Pistoia la spunta con un netto 90-67, incanalando il confronto già nel secondo periodo, nel quale i padroni di casa scappano via, stampando un parziale di 28-12 che vale il +24 all’intervallo lungo, sul 47-25. Al rientro dagli spogliatoi, Empoli prova a rosicchiare qualche punto, ma ormai il confronto è indirizzato dalla parte di Pistoia, alla fine a bersaglio con il finale di 90-67, figlio anche delle migliori percentuali della compagine di casa, che chiude con il 54% da due punti ed il 29 da oltre l’arco. Nei padroni di casa, ben quattro uomini in doppia cifra con Novori, uno che gioca minuti importanti in B con Quarrata, a quota 20, con 7/13 dal campo, Scardigli, che sbaglia una sola conclusione delle sette tentate, a 18, Chuchanov a 14 e Mongelli a 10. Nella Sesa Biancorosso, 18 di Regini, in 24’ di utilizzo, con 6/18 dal campo, e 11 di Tchoubou.
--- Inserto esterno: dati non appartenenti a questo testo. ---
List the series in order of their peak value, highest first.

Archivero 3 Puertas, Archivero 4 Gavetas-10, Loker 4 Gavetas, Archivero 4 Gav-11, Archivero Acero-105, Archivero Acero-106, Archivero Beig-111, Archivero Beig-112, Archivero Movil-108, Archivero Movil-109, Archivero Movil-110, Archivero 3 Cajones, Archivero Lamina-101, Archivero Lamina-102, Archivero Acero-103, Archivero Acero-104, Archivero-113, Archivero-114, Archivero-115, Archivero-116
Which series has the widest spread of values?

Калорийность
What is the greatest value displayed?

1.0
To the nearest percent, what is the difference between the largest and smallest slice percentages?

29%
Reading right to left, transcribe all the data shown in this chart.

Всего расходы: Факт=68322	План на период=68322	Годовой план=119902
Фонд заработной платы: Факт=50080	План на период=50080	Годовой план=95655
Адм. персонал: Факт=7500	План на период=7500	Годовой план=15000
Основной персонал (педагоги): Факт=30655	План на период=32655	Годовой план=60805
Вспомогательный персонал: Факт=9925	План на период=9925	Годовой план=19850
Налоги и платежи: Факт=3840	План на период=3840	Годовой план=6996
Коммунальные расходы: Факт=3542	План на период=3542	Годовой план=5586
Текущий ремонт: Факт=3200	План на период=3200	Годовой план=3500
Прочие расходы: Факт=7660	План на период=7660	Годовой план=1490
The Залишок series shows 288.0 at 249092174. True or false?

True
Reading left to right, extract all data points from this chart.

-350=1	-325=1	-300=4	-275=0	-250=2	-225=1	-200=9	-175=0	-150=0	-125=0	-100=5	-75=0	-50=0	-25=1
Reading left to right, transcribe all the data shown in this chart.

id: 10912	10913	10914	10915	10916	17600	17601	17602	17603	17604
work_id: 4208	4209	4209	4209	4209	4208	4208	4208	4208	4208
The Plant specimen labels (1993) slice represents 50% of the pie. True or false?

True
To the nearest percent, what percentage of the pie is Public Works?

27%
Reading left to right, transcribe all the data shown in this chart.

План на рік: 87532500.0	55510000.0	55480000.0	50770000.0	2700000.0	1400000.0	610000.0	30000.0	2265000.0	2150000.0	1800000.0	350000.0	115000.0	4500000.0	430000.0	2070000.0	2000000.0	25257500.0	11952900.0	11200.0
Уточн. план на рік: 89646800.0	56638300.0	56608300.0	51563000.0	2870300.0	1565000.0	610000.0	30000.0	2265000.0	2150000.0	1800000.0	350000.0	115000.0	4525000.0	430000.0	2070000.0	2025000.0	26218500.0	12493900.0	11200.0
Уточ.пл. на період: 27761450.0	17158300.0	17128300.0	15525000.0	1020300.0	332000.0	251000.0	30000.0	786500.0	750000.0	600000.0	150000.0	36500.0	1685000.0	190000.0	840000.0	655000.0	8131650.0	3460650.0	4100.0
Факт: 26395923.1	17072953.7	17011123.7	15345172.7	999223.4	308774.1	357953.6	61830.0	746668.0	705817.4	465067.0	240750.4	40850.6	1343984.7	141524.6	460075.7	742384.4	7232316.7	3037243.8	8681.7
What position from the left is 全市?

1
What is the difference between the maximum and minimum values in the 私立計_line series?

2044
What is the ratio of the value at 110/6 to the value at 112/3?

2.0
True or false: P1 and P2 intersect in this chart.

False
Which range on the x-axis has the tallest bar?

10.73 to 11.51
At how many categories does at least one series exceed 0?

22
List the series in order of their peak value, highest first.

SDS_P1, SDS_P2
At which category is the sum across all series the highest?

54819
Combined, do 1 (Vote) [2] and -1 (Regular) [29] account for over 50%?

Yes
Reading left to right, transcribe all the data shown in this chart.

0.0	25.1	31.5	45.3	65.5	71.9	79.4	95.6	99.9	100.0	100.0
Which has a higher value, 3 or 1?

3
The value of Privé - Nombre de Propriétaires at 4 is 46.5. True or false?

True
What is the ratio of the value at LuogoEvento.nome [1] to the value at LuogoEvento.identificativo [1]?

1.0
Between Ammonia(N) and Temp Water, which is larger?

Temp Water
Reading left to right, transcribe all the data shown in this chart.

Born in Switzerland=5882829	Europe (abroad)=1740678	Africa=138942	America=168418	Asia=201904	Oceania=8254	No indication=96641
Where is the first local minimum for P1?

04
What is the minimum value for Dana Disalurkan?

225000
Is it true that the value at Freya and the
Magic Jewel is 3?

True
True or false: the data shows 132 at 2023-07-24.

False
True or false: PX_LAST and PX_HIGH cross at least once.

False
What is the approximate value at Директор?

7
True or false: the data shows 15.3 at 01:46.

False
La Enic Pino, invece, festeggia il giorno successivo, espugnando il “PalaMacchia”, la casa della Pallacanestro Don Bosco, che così rimane da sola all’ultimo posto in classifica, con appena due punti. I fiorentini invece colgono il quarto successo del loro campionato e guardano, a braccetto con Pistoia, le altre dall’alto in basso. In via Allende esce un confronto sempre sul filo dell’equilibrio, come raccontano i 13 cambi di vantaggio e le sette situazioni di parità registrate durante il match, poi deciso nella volata finale, con il parziale di 8-2 fatto segnare da Pino negli ultimi 73” di gioco. La Pallacanestro Don Bosco paga il pessimo 1/20 da tre punti, per un misero 5%, troppo poco per sperare, nel basket moderno, di vincere una partita. Alla compagine di Giuseppe Di Manno non bastano i 16 di Tognoni, con 7/12 da due, i 14 di Lamperi (7/11 dal campo) ed i 10 di Marinari, ma con 3/10 al tiro, di fronte alla doppia doppia, da 12 punti e 16 rimbalzi, di Pacini, ai 17 di Plutino (7/11 al tiro) ed ai 13 di Calamassi(3/13). Con questi due punti, Pino vede il traguardo qualificazione, per agganciare il quale il Don Bosco ha bisogno di un bel filotto di vittorie consecutive.
Oltre a Pino, c’è un’altra squadra fiorentina che festeggia, si tratta della Firenze Basketball Academy, a bersaglio nella trasferta a Siena, sul parquet della Mens Sana, che pure era partita con le marce alte, accumulando otto lunghezze di vantaggio al termine di primo quarto. I fiorentini, però, non si sono lasciati intimorire ed hanno capovolto la situazione già nel secondo periodo, stampando un parziale di 25-12, valso il +5 all’intervallo lungo. Al rientro dagli spogliatoi la Mens Sana ha provato in ogni modo a capovolgere l’inerzia, arrivando più volte in scia dei fiorentini, ma senza mai mettere la testa avanti. Nel periodo finale, gli ospiti hanno allungato, per chiudere con il punteggio di 83-78, che vale l’aggancio in classifica, a quota sei, ai rivali di giornata. A zavorrare la Mens Sana, il pessimo 9% nel tiro da tre punti (2/23), troppo poco per portare a casa i due punti, nonostante l’ottima prova di Calviani (29 con 9/16 al tiro) ed i 17 di Crocetta, con 10 rimbalzi, e Vegni (3/10). Negli ospiti, 18 di Ghinassi, in 20’ sul parquet, con 7/15 al tiro, 16 di Lastrucci (5/7) e 11 a testa di Vaccaro e Ciampi.